◆ How to complete this task ◆
Search the material below for the string "junior" and copy each line where it appears.

[Extracted records Boundary: Start]

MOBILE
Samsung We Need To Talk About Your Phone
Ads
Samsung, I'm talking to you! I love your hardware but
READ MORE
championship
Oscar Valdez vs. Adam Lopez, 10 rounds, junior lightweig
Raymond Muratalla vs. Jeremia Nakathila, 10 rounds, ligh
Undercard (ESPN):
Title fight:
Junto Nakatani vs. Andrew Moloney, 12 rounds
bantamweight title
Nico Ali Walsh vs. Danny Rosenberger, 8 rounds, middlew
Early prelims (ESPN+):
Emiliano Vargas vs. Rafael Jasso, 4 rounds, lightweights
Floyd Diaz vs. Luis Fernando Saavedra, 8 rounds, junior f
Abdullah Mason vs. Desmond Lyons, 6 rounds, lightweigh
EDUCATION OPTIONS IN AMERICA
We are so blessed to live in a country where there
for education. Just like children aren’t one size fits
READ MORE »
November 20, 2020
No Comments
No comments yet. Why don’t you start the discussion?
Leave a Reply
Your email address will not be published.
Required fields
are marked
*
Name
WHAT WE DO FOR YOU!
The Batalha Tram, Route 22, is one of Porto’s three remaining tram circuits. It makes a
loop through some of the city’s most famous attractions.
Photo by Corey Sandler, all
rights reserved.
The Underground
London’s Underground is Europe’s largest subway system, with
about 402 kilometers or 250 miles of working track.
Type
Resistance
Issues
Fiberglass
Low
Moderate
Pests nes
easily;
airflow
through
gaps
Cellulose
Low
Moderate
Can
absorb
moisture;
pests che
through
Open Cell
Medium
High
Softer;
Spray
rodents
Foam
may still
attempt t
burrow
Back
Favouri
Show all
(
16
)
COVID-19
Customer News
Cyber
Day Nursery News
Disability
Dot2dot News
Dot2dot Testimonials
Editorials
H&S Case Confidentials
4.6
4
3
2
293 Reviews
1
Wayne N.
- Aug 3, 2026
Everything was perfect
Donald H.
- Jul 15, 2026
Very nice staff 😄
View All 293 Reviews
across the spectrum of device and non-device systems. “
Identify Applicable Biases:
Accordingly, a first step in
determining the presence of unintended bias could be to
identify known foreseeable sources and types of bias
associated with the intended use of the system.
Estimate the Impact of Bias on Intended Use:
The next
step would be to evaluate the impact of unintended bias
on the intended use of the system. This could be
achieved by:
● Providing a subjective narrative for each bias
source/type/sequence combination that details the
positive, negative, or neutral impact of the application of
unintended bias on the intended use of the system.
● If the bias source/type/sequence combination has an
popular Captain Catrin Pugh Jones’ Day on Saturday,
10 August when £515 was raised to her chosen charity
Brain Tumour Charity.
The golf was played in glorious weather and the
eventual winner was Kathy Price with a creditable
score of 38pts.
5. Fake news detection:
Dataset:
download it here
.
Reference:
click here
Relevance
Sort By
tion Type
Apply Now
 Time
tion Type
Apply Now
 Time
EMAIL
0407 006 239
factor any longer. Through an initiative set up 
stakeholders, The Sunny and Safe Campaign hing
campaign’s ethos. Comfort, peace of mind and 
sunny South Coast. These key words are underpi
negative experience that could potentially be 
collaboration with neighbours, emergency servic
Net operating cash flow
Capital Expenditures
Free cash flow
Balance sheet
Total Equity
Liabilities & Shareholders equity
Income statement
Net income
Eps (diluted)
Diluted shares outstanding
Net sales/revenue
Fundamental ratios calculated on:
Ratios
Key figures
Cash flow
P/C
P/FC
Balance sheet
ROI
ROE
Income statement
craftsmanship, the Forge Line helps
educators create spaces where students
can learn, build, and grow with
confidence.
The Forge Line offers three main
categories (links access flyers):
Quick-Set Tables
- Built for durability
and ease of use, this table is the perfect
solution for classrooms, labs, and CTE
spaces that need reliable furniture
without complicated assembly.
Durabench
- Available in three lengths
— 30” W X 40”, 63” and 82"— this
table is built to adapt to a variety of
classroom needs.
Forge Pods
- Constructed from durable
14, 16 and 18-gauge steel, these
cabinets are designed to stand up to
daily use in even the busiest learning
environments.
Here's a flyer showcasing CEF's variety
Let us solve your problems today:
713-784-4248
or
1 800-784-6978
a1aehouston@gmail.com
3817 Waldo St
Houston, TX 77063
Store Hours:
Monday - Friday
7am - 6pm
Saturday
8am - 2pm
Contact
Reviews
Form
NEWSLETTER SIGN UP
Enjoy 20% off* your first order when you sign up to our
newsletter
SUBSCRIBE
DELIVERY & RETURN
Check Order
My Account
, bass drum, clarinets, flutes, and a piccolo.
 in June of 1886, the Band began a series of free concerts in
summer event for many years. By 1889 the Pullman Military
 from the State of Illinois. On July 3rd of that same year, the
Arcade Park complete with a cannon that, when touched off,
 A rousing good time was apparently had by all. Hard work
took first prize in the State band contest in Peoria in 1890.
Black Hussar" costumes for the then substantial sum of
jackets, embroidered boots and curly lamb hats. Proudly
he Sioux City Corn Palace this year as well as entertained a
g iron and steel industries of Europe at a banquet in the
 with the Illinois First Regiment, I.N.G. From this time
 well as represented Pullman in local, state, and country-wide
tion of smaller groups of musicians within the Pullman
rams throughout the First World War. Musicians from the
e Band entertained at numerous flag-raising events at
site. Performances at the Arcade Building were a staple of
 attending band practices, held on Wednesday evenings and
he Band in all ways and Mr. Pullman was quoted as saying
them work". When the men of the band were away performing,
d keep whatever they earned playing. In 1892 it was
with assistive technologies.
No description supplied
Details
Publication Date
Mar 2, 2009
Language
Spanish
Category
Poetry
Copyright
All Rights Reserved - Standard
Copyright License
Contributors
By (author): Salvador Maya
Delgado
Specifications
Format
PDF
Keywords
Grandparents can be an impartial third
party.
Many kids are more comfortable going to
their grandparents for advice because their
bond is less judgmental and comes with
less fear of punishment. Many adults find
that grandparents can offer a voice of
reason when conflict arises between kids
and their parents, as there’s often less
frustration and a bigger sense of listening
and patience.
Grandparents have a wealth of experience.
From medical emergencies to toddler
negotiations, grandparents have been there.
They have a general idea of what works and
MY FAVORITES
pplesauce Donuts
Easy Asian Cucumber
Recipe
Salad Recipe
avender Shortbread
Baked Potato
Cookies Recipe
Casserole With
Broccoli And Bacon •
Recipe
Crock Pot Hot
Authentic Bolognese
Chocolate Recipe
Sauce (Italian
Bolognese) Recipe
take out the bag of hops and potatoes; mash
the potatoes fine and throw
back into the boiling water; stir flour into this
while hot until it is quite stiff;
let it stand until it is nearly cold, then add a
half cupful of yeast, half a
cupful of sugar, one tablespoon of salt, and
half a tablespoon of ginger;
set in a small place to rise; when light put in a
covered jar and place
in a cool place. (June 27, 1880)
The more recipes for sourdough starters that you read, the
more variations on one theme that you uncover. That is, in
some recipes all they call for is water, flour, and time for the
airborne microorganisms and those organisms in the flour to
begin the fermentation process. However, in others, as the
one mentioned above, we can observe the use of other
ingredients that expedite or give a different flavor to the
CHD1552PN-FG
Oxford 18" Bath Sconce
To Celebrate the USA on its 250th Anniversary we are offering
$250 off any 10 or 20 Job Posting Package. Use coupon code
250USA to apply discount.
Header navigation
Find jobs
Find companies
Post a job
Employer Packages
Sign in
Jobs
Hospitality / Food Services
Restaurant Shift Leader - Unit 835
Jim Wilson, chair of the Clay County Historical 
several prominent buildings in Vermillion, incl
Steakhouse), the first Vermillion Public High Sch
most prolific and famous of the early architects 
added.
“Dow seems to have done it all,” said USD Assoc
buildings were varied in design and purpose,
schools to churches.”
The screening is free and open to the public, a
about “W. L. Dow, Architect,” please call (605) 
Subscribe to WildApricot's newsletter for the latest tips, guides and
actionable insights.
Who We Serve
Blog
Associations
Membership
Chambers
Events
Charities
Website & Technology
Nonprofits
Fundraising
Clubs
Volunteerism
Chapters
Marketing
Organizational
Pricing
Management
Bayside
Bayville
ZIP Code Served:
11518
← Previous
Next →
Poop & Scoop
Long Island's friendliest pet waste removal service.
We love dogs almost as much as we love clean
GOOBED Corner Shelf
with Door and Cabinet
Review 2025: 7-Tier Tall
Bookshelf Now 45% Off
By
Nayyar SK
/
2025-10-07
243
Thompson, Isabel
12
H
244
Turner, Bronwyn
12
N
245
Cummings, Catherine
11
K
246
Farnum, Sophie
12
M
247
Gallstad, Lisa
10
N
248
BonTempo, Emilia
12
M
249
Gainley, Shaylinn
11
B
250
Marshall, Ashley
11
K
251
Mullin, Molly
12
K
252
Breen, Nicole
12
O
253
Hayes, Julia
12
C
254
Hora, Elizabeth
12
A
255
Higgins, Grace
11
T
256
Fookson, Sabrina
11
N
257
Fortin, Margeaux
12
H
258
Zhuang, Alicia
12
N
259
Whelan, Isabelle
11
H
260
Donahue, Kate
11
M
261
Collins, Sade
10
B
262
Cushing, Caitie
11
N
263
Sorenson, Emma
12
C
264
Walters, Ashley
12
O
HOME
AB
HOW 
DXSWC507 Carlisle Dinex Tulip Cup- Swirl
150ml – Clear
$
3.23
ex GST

[Extracted records Boundary: End]

◆ Reply ◆
Oscar Valdez vs. Adam Lopez, 10 rounds, junior lightweig
Floyd Diaz vs. Luis Fernando Saavedra, 8 rounds, junior f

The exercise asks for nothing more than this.